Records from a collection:
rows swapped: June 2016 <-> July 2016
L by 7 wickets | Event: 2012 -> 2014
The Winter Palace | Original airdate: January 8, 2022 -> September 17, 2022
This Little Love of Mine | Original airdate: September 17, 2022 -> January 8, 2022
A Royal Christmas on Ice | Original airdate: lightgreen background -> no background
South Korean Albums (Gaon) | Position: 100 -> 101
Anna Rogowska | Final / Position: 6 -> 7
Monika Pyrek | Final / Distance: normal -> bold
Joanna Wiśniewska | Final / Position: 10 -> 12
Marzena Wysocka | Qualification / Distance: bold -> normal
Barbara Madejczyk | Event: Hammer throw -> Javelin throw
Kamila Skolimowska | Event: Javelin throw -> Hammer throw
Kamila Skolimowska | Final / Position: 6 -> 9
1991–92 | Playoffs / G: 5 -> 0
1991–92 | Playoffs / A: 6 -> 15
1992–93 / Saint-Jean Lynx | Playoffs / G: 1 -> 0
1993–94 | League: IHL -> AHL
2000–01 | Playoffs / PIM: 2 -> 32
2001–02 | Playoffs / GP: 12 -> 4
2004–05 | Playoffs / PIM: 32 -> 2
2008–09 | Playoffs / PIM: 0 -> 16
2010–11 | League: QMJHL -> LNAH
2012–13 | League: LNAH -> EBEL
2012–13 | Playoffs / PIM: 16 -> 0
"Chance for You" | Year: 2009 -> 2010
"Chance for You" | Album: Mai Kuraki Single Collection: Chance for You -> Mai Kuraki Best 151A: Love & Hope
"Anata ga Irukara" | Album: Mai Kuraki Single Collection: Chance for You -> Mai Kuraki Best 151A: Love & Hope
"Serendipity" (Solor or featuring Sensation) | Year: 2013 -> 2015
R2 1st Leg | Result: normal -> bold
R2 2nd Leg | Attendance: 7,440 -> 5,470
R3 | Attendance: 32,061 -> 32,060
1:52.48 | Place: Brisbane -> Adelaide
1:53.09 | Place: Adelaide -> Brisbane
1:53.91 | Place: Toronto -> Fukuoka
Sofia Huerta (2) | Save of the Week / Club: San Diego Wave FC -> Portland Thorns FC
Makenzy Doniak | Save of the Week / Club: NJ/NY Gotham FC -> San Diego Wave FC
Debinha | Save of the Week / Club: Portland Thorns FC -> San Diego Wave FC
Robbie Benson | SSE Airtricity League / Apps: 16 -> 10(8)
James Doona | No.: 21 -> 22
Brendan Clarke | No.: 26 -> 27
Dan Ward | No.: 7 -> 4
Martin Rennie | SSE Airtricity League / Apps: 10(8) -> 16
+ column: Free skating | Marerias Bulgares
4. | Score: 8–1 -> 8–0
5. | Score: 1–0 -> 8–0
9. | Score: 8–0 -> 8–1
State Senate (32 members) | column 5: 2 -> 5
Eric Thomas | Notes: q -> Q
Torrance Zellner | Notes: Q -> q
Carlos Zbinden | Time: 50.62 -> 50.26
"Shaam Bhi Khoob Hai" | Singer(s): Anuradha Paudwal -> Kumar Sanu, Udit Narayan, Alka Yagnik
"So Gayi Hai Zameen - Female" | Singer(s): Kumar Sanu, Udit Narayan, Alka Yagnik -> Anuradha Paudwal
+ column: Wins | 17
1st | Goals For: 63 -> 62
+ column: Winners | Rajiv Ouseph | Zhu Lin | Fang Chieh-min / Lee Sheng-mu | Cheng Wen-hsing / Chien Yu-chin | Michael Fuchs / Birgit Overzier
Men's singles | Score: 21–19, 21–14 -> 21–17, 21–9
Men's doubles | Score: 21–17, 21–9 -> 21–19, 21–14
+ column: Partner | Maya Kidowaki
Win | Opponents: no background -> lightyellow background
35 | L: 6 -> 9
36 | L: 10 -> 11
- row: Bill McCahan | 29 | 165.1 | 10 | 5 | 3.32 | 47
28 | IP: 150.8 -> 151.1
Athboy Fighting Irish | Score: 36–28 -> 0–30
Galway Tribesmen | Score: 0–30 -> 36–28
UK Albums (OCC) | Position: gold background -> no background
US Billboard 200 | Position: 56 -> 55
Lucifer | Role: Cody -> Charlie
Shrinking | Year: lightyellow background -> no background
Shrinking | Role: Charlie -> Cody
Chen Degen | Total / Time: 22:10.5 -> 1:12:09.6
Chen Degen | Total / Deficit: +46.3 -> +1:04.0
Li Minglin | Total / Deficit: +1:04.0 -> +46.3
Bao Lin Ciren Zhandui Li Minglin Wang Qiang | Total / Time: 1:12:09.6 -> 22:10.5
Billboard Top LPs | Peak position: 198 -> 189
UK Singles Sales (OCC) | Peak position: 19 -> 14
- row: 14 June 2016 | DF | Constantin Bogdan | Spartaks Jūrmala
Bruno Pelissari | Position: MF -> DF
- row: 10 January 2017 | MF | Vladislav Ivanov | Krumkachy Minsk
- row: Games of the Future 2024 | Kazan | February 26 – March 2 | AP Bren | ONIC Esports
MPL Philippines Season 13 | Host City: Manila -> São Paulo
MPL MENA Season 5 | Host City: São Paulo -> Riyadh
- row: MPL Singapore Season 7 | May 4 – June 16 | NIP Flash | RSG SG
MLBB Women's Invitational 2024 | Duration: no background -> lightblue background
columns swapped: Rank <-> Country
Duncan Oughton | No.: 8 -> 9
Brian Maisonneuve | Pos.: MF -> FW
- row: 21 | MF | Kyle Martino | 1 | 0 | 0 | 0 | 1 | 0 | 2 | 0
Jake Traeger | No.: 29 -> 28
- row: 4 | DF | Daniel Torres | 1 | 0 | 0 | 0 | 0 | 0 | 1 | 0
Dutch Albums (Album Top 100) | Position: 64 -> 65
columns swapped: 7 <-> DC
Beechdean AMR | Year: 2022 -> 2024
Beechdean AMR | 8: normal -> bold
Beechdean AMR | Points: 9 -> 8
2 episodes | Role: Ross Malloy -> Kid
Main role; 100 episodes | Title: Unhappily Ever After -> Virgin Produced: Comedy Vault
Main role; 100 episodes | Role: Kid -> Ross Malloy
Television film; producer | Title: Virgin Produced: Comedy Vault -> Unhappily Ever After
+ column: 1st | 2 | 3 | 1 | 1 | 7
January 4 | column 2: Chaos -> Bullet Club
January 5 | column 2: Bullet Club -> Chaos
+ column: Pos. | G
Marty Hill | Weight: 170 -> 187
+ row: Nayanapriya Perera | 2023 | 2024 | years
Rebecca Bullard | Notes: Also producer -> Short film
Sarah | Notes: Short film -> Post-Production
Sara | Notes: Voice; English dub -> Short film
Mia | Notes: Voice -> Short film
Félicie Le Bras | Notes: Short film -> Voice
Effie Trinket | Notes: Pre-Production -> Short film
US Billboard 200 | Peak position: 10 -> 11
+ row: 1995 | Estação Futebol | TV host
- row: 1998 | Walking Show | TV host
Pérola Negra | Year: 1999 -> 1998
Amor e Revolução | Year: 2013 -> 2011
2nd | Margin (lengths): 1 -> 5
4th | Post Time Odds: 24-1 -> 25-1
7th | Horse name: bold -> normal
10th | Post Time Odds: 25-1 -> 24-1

#### THE EXERCISE
Repeat all the records, substituting "Stop of the Week" for every occurrence of "Save of the Week" and changing nothing else.

#### WRITTEN RESPONSE
rows swapped: June 2016 <-> July 2016
L by 7 wickets | Event: 2012 -> 2014
The Winter Palace | Original airdate: January 8, 2022 -> September 17, 2022
This Little Love of Mine | Original airdate: September 17, 2022 -> January 8, 2022
A Royal Christmas on Ice | Original airdate: lightgreen background -> no background
South Korean Albums (Gaon) | Position: 100 -> 101
Anna Rogowska | Final / Position: 6 -> 7
Monika Pyrek | Final / Distance: normal -> bold
Joanna Wiśniewska | Final / Position: 10 -> 12
Marzena Wysocka | Qualification / Distance: bold -> normal
Barbara Madejczyk | Event: Hammer throw -> Javelin throw
Kamila Skolimowska | Event: Javelin throw -> Hammer throw
Kamila Skolimowska | Final / Position: 6 -> 9
1991–92 | Playoffs / G: 5 -> 0
1991–92 | Playoffs / A: 6 -> 15
1992–93 / Saint-Jean Lynx | Playoffs / G: 1 -> 0
1993–94 | League: IHL -> AHL
2000–01 | Playoffs / PIM: 2 -> 32
2001–02 | Playoffs / GP: 12 -> 4
2004–05 | Playoffs / PIM: 32 -> 2
2008–09 | Playoffs / PIM: 0 -> 16
2010–11 | League: QMJHL -> LNAH
2012–13 | League: LNAH -> EBEL
2012–13 | Playoffs / PIM: 16 -> 0
"Chance for You" | Year: 2009 -> 2010
"Chance for You" | Album: Mai Kuraki Single Collection: Chance for You -> Mai Kuraki Best 151A: Love & Hope
"Anata ga Irukara" | Album: Mai Kuraki Single Collection: Chance for You -> Mai Kuraki Best 151A: Love & Hope
"Serendipity" (Solor or featuring Sensation) | Year: 2013 -> 2015
R2 1st Leg | Result: normal -> bold
R2 2nd Leg | Attendance: 7,440 -> 5,470
R3 | Attendance: 32,061 -> 32,060
1:52.48 | Place: Brisbane -> Adelaide
1:53.09 | Place: Adelaide -> Brisbane
1:53.91 | Place: Toronto -> Fukuoka
Sofia Huerta (2) | Stop of the Week / Club: San Diego Wave FC -> Portland Thorns FC
Makenzy Doniak | Stop of the Week / Club: NJ/NY Gotham FC -> San Diego Wave FC
Debinha | Stop of the Week / Club: Portland Thorns FC -> San Diego Wave FC
Robbie Benson | SSE Airtricity League / Apps: 16 -> 10(8)
James Doona | No.: 21 -> 22
Brendan Clarke | No.: 26 -> 27
Dan Ward | No.: 7 -> 4
Martin Rennie | SSE Airtricity League / Apps: 10(8) -> 16
+ column: Free skating | Marerias Bulgares
4. | Score: 8–1 -> 8–0
5. | Score: 1–0 -> 8–0
9. | Score: 8–0 -> 8–1
State Senate (32 members) | column 5: 2 -> 5
Eric Thomas | Notes: q -> Q
Torrance Zellner | Notes: Q -> q
Carlos Zbinden | Time: 50.62 -> 50.26
"Shaam Bhi Khoob Hai" | Singer(s): Anuradha Paudwal -> Kumar Sanu, Udit Narayan, Alka Yagnik
"So Gayi Hai Zameen - Female" | Singer(s): Kumar Sanu, Udit Narayan, Alka Yagnik -> Anuradha Paudwal
+ column: Wins | 17
1st | Goals For: 63 -> 62
+ column: Winners | Rajiv Ouseph | Zhu Lin | Fang Chieh-min / Lee Sheng-mu | Cheng Wen-hsing / Chien Yu-chin | Michael Fuchs / Birgit Overzier
Men's singles | Score: 21–19, 21–14 -> 21–17, 21–9
Men's doubles | Score: 21–17, 21–9 -> 21–19, 21–14
+ column: Partner | Maya Kidowaki
Win | Opponents: no background -> lightyellow background
35 | L: 6 -> 9
36 | L: 10 -> 11
- row: Bill McCahan | 29 | 165.1 | 10 | 5 | 3.32 | 47
28 | IP: 150.8 -> 151.1
Athboy Fighting Irish | Score: 36–28 -> 0–30
Galway Tribesmen | Score: 0–30 -> 36–28
UK Albums (OCC) | Position: gold background -> no background
US Billboard 200 | Position: 56 -> 55
Lucifer | Role: Cody -> Charlie
Shrinking | Year: lightyellow background -> no background
Shrinking | Role: Charlie -> Cody
Chen Degen | Total / Time: 22:10.5 -> 1:12:09.6
Chen Degen | Total / Deficit: +46.3 -> +1:04.0
Li Minglin | Total / Deficit: +1:04.0 -> +46.3
Bao Lin Ciren Zhandui Li Minglin Wang Qiang | Total / Time: 1:12:09.6 -> 22:10.5
Billboard Top LPs | Peak position: 198 -> 189
UK Singles Sales (OCC) | Peak position: 19 -> 14
- row: 14 June 2016 | DF | Constantin Bogdan | Spartaks Jūrmala
Bruno Pelissari | Position: MF -> DF
- row: 10 January 2017 | MF | Vladislav Ivanov | Krumkachy Minsk
- row: Games of the Future 2024 | Kazan | February 26 – March 2 | AP Bren | ONIC Esports
MPL Philippines Season 13 | Host City: Manila -> São Paulo
MPL MENA Season 5 | Host City: São Paulo -> Riyadh
- row: MPL Singapore Season 7 | May 4 – June 16 | NIP Flash | RSG SG
MLBB Women's Invitational 2024 | Duration: no background -> lightblue background
columns swapped: Rank <-> Country
Duncan Oughton | No.: 8 -> 9
Brian Maisonneuve | Pos.: MF -> FW
- row: 21 | MF | Kyle Martino | 1 | 0 | 0 | 0 | 1 | 0 | 2 | 0
Jake Traeger | No.: 29 -> 28
- row: 4 | DF | Daniel Torres | 1 | 0 | 0 | 0 | 0 | 0 | 1 | 0
Dutch Albums (Album Top 100) | Position: 64 -> 65
columns swapped: 7 <-> DC
Beechdean AMR | Year: 2022 -> 2024
Beechdean AMR | 8: normal -> bold
Beechdean AMR | Points: 9 -> 8
2 episodes | Role: Ross Malloy -> Kid
Main role; 100 episodes | Title: Unhappily Ever After -> Virgin Produced: Comedy Vault
Main role; 100 episodes | Role: Kid -> Ross Malloy
Television film; producer | Title: Virgin Produced: Comedy Vault -> Unhappily Ever After
+ column: 1st | 2 | 3 | 1 | 1 | 7
January 4 | column 2: Chaos -> Bullet Club
January 5 | column 2: Bullet Club -> Chaos
+ column: Pos. | G
Marty Hill | Weight: 170 -> 187
+ row: Nayanapriya Perera | 2023 | 2024 | years
Rebecca Bullard | Notes: Also producer -> Short film
Sarah | Notes: Short film -> Post-Production
Sara | Notes: Voice; English dub -> Short film
Mia | Notes: Voice -> Short film
Félicie Le Bras | Notes: Short film -> Voice
Effie Trinket | Notes: Pre-Production -> Short film
US Billboard 200 | Peak position: 10 -> 11
+ row: 1995 | Estação Futebol | TV host
- row: 1998 | Walking Show | TV host
Pérola Negra | Year: 1999 -> 1998
Amor e Revolução | Year: 2013 -> 2011
2nd | Margin (lengths): 1 -> 5
4th | Post Time Odds: 24-1 -> 25-1
7th | Horse name: bold -> normal
10th | Post Time Odds: 25-1 -> 24-1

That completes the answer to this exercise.